▸ **Work task**:
The answer must consist solely of the lines from the one containing "hfov_deg: 60.0" through the last line of the records, set down exactly and without any pictures.

(Intrinsic camera parameters)
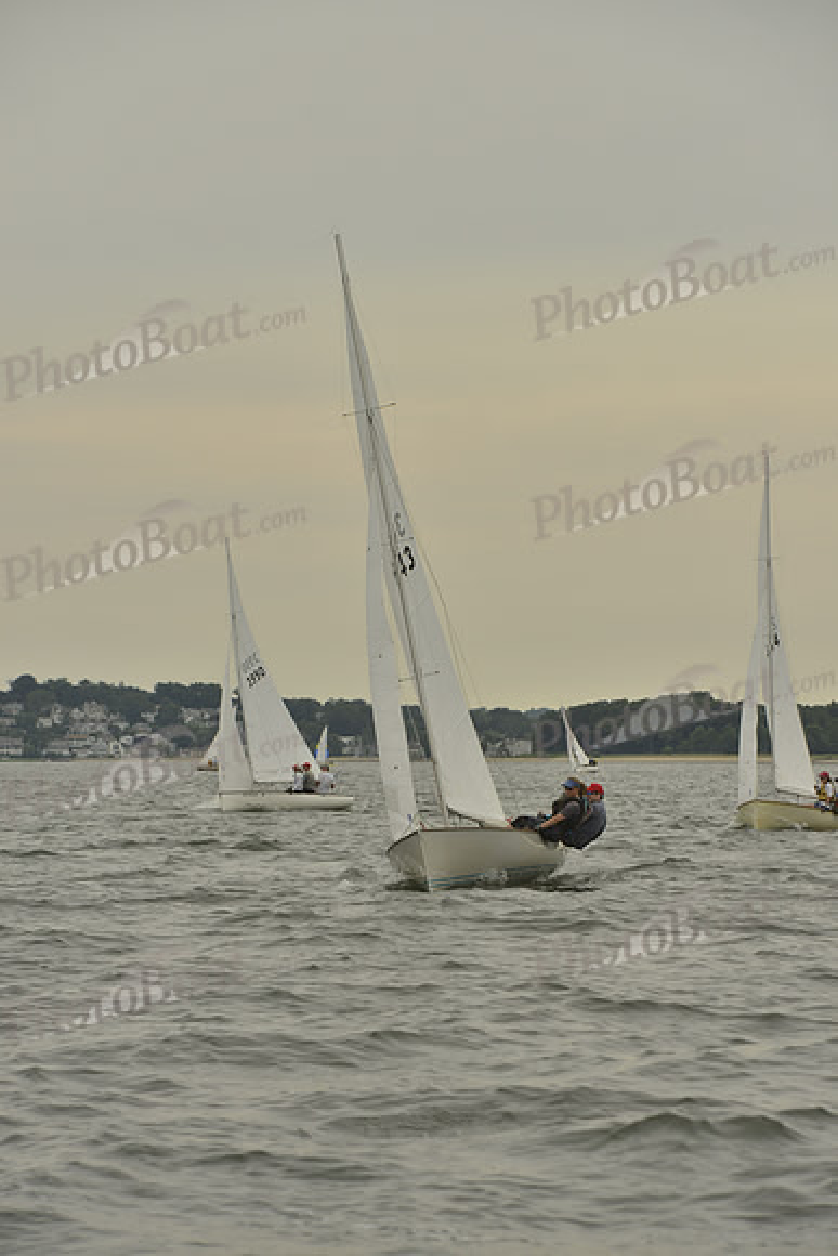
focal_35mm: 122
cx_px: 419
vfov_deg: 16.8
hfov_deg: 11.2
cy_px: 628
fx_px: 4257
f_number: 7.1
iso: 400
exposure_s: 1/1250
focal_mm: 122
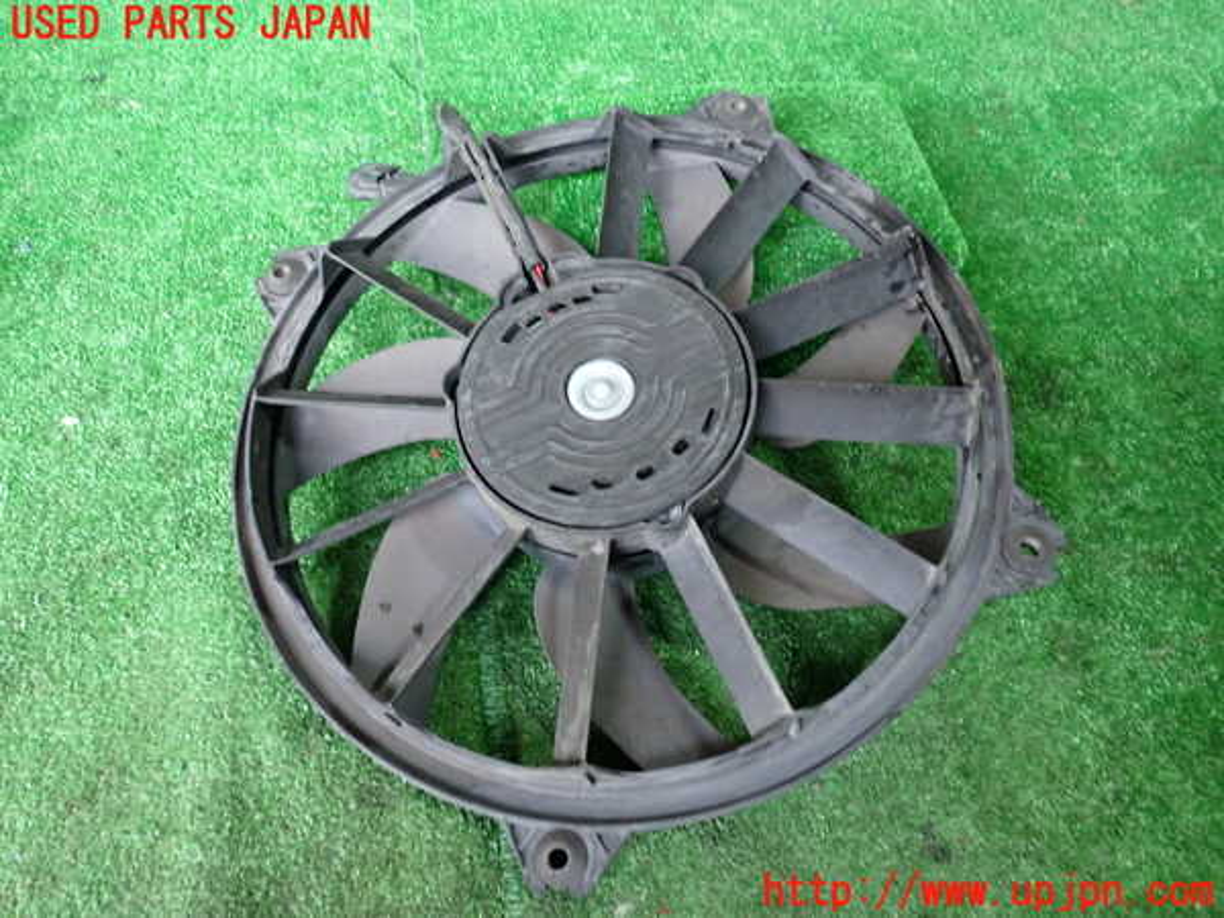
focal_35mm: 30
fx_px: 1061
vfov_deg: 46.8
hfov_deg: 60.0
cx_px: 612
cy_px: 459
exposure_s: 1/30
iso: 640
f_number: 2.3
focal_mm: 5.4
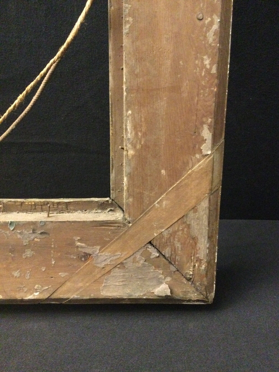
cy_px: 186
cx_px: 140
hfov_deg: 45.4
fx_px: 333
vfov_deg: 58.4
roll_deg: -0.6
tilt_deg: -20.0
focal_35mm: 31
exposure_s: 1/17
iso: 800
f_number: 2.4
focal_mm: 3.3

▸ **The answer**:
hfov_deg: 60.0
cx_px: 612
cy_px: 459
exposure_s: 1/30
iso: 640
f_number: 2.3
focal_mm: 5.4
cy_px: 186
cx_px: 140
hfov_deg: 45.4
fx_px: 333
vfov_deg: 58.4
roll_deg: -0.6
tilt_deg: -20.0
focal_35mm: 31
exposure_s: 1/17
iso: 800
f_number: 2.4
focal_mm: 3.3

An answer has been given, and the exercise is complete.